Schnelle Zubereitung: Mit nur wenigen Schritten ist dieses Rezept ideal für hektische Wochentage, wobei du kein Kompromiss bei Geschmack und Qualität eingehen musst.
Vielseitigkeit: Ob mit Rindfleisch, Hähnchen, Garnelen oder Tofu – dieses Rezept ist anpassbar und passt sich deinem persönlichen Geschmack an.
Familienfreundlich: Es beeindruckt nicht nur dich, sondern wird auch zum Lieblingsgericht deiner Familie und Freunde, perfekt für gemeinsame Abende!
Gesunde Zutaten: Gesund, nutzbar auch glutenfrei, und voller frischer Gemüse – das Panang-Curry ist ein Fest für die Sinne, ohne schlechtes Gewissen!
Panang-Curry Zutaten
Für das Fleisch
• Rindfleisch (Sirloin oder Ribeye) – Zart und schmackhaft; du kannst es auch durch Hähnchenschenkel, Garnelen oder Tofu ersetzen.
Für die Sauce
• Panang Curry Paste – Das Herzstück des Gerichts, reich an thailändischen Gewürzen; für frische Aromen kann auch eine hausgemachte Paste verwendet werden.
• Kokosmilch – Sorgt für Cremigkeit und mildert die Schärfe; benutze Vollfett für den besten Geschmack.

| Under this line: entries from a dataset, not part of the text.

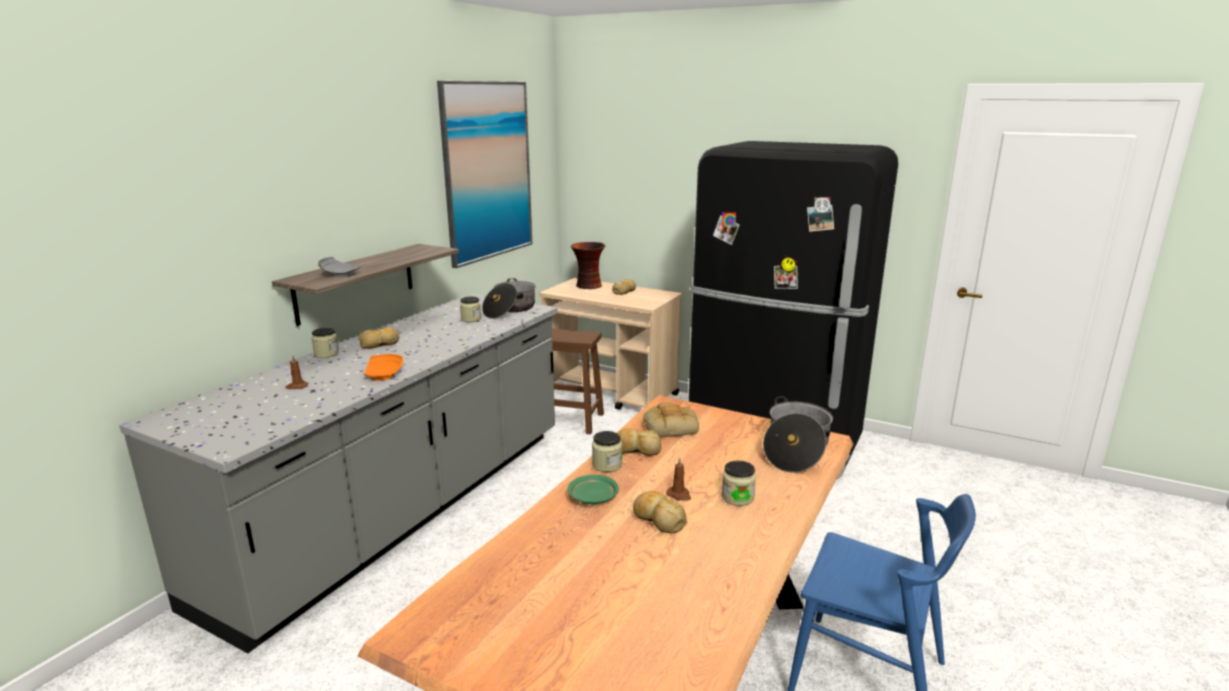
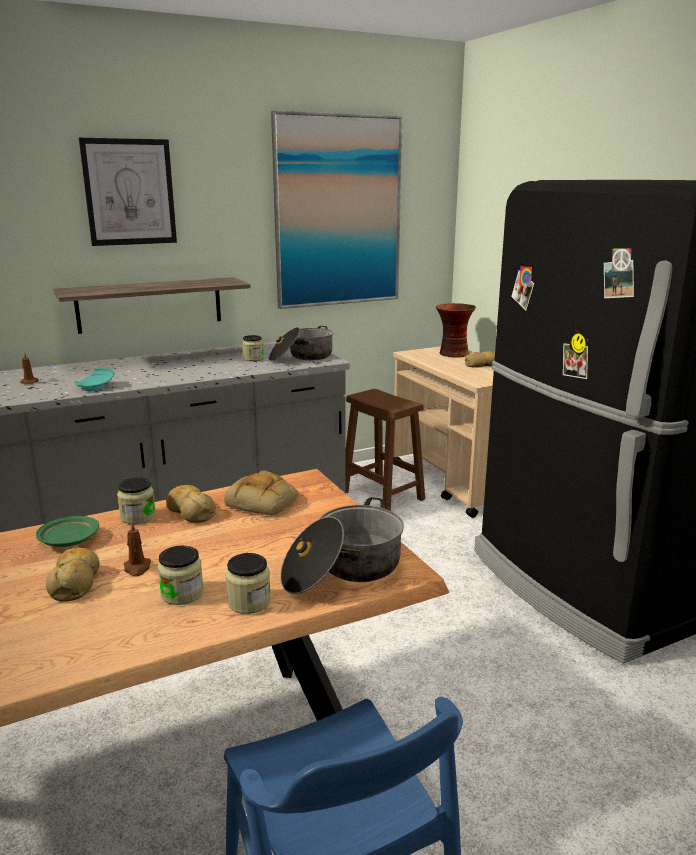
camera: 35 degrees right, 0 degrees up
jar [311,328,339,358] -> jar moved to [226,553,271,614]
grey plate [318,257,361,277] -> none
bread [359,327,399,349] -> none
orange plate [363,354,403,381] -> turquoise plate [73,368,114,391]
none -> picture [79,138,177,246]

• Fischsauce – Fügt umami Tiefe hinzu; als vegetarische Option kann auch Sojasauce verwendet werden.
• Brauner Zucker – Balanciert die Aromen mit einer süßen Note; ersetze es durch Palmzucker für mehr Authentizität.
Für das Gemüse
• Rote Paprika – Bringt Knusprigkeit und Farbe; beliebig durch festes Gemüse wie Zucchini zu ersetzen.
• Grüne Bohnen – Bieten einen frischen Crunch; Brokkoli oder Zuckerschoten sind ebenfalls geeignete Alternativen.
• Kaffir-Limettenblätter – Unverzichtbar für aromatische Zitrusnoten; Limettensaft oder -schale können für mehr Frische verwendet werden.
• Thai-Basilikum – Trägt zu einem frischen, pfeffrigen Geschmack bei; frische Blätter sind für das beste Ergebnis empfehlenswert.
Für die Beilage
• Jasminreis – Perfekt zum Aufnehmen der Currysauce; kann auch durch braunen Reis oder Quinoa ersetzt werden.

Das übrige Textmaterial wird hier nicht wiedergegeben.